HMRC investigates clawback money from fraudulent claims

The reported arrest of a man on suspicion of defrauding the government’s furlough scheme out of nearly half a million pounds could just be the tip of the iceberg, said leading tax and advisory firm Blick Rothenberg.

Fiona Fernie, a tax dispute and resolution partner at the firm said: ‘HMRC has started investigations into companies and individuals that it believes have fraudulently made claims under the Coronavirus Job Retention Scheme (CJRS), which has paid out more than 27bn.

‘The Government now intends to clawback as much money as possible from those whose claims were wrong.  Nobody who has received these grants should be complacent, the proposals for clawback are not confined to instances where the claim was fraudulent – it applies to cases where there has been a lack of proper care as well.  Now is the time to ensure that claims under the CJRS are accurate.’

She added: ‘The Government is proposing that the grants are taxable so that where the recipient should not have been entitled to the grant in the first place or has used the funds inappropriately, the full amount of the grant is subject to income tax at a rate of 100%. This will effectively clawback the entire amount of the grant. The regime is retrospective applying to all grants made under the scheme. Legislation has been drafted with a view to it being enacted as part of Finance Act 2020 which is expected to become law later this month.

‘Given the number of changes there have been to the scheme since it was first introduced, there are likely to be a significant number of cases where people have inadvertently made incorrect claims and the repercussions could be long-lasting. Imposing the clawback by way of treating the grant as taxable allows HMRC to impose its normal investigation, assessment, and penalty regime to wrongly made claims.

‘This means that HMRC will be able to assess the tax due (and thereby impose the claw back) within four years after the grant was made in the case of an innocent error, six years if the error was careless, and 20 years if the claim was fraudulent.
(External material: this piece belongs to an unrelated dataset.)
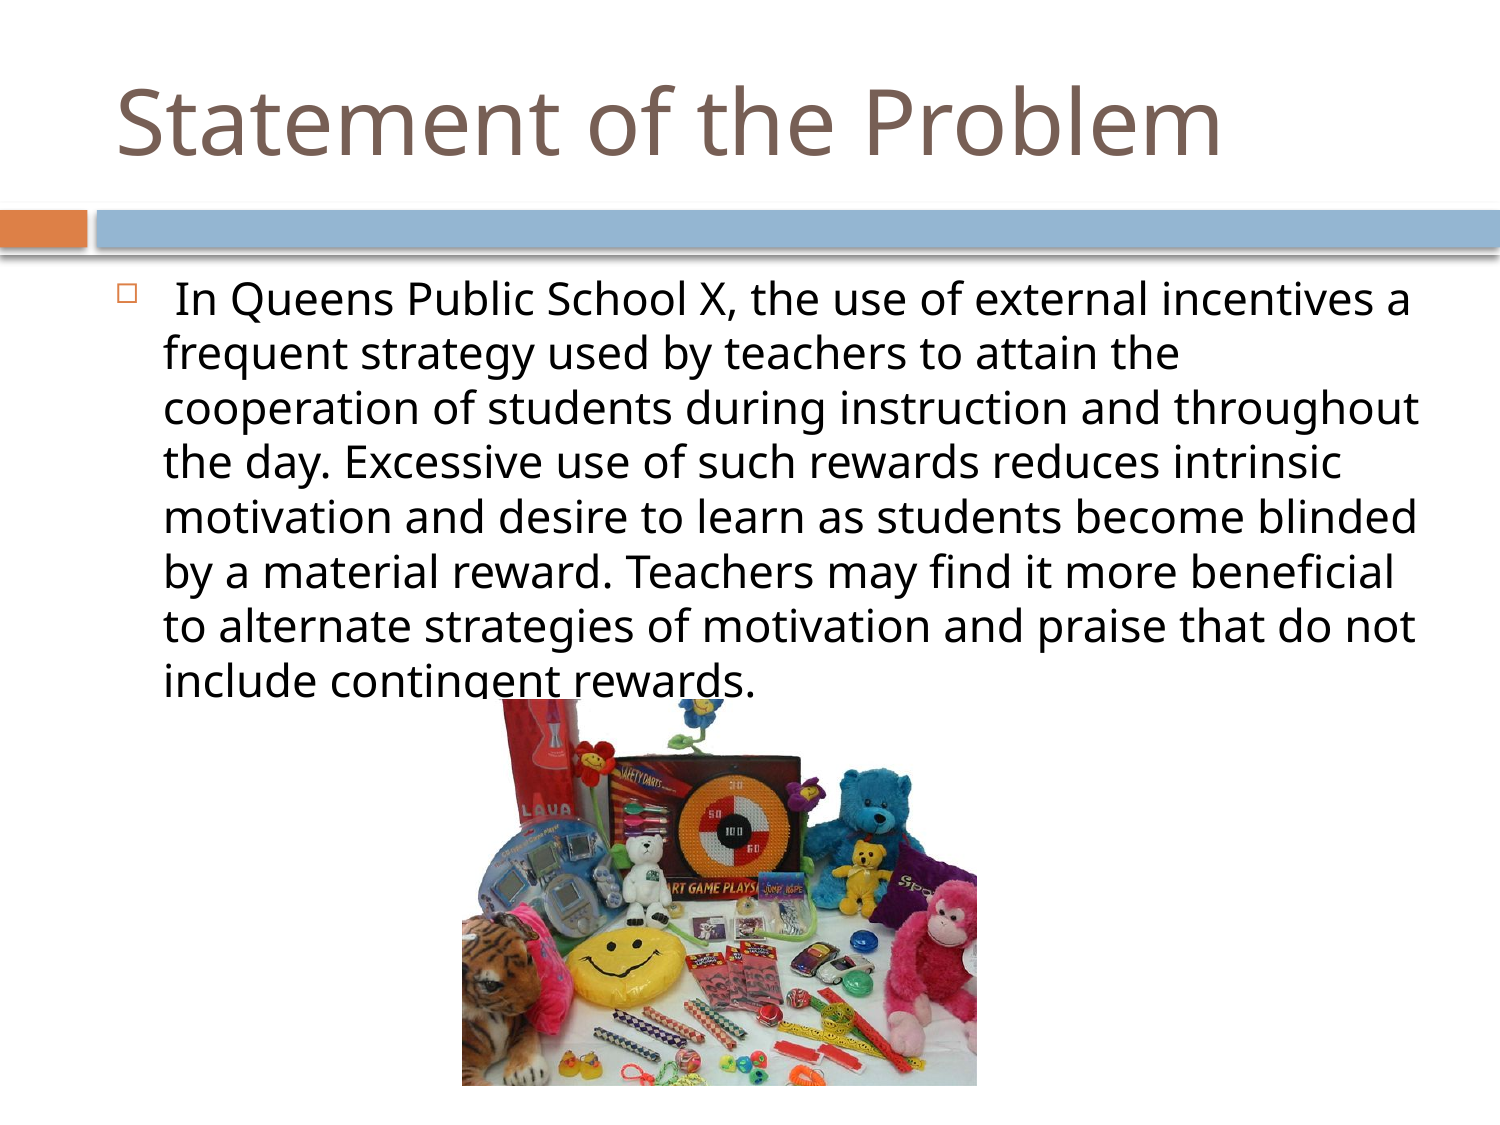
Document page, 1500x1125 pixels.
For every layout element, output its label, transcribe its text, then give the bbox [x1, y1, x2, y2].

In cases of fraud HMRC may prosecute and in certain circumstances companies and individuals may be treated as deliberate defaulters and be publicly named on HMRC’s website. In some cases, HMRC may involve the police.’

She noted that: ‘It is likely to be a major problem for some who are investigated and receive assessments. Once the assessment is issued, the burden of proof will be on the taxpayer to show that it is wrong. A combination of the lack of clarity in certain aspects of the detailed rules of the scheme, and the length of time which may elapse before an HMRC investigation is complete, may make it very difficult to prove entitlement to the grant. It is therefore vital that the accuracy of claims is considered now.

‘HMRC has received over 3,800 reports of fraudulent claims under CJRS and this case shows they are already taking action in the most obvious cases of misuse. HMRC will always investigate complaints and tip-off which suggest that the system has been abused. It is only right and proper that those who have made false claims should be caught and penalised.

‘However, not all such complaints have substance and HMRC will be wary of the possibility that the complaints are themselves untrue and represent a backlash from employees who have lost their jobs. HMRC will also be sensitive to the possibility that some of the incorrect claims are merely mistakes rather than carelessness or deliberate abuse.’

She continued: ‘Nonetheless businesses will be required to notify HMRC if they know (or discover) that they have received a grant to which they were not entitled. Penalties will apply for failure to notify. Companies should therefore carry out a review now and make corrections to any claims they discover to be incorrect prior to the deadline for the first obligation to self-declare in order to avoid penalties.

‘The timescale is relatively short – that deadline is 90 days after Royal Assent of the Finance Act and Royal Assent is normally around mid to late July. The proposed deadline in the first draft of the legislation was 30 days after Royal Assent, so the current proposal is more generous but the deadline may still be problematic, since the claims calculation is complicated and prior to 5th June 2020 it was not possible to correct errors in claims for one furlough pay period by adjusting a claim in a subsequent period. This also represents an additional burden on businesses which will still be struggling to rebuild in the wake of lockdown.’

She added: ‘It is also a good time for companies to ensure that they have detailed evidence which demonstrates why they considered they were entitled to receive the grants, and how the funds were deployed. Although, there remain major areas of uncertainty for establishing eligibility, such records will at least help establish that any error in a claim was innocent.’

The types of records which will be useful include:

  • Financial forecasts which support the reasons for making the claim.
  • Evidence that employees furloughed and in respect of whom claims were made, would have continued in employment if the pandemic had not happened.
  • Evidence that the appropriate amounts have been paid to furloughed workers.
  • Communications with employees notifying them they were being furloughed and the responses from employees providing their agreement.
  • Written instructions to furloughed employees confirming the need for them to stop working during the period when they are furloughed.
  • Evidence that non-furloughed employees have been made aware that they cannot involve furloughed employees in work.
  • Details of the procedures used in managing the changes in the implementation of the scheme from August.
  • Details of the procedures for bringing back employees from furlough.

Fiona concluded that: ‘Spending the time now to ensure that records are fully maintained should mitigate the impact of an investigation in the future.’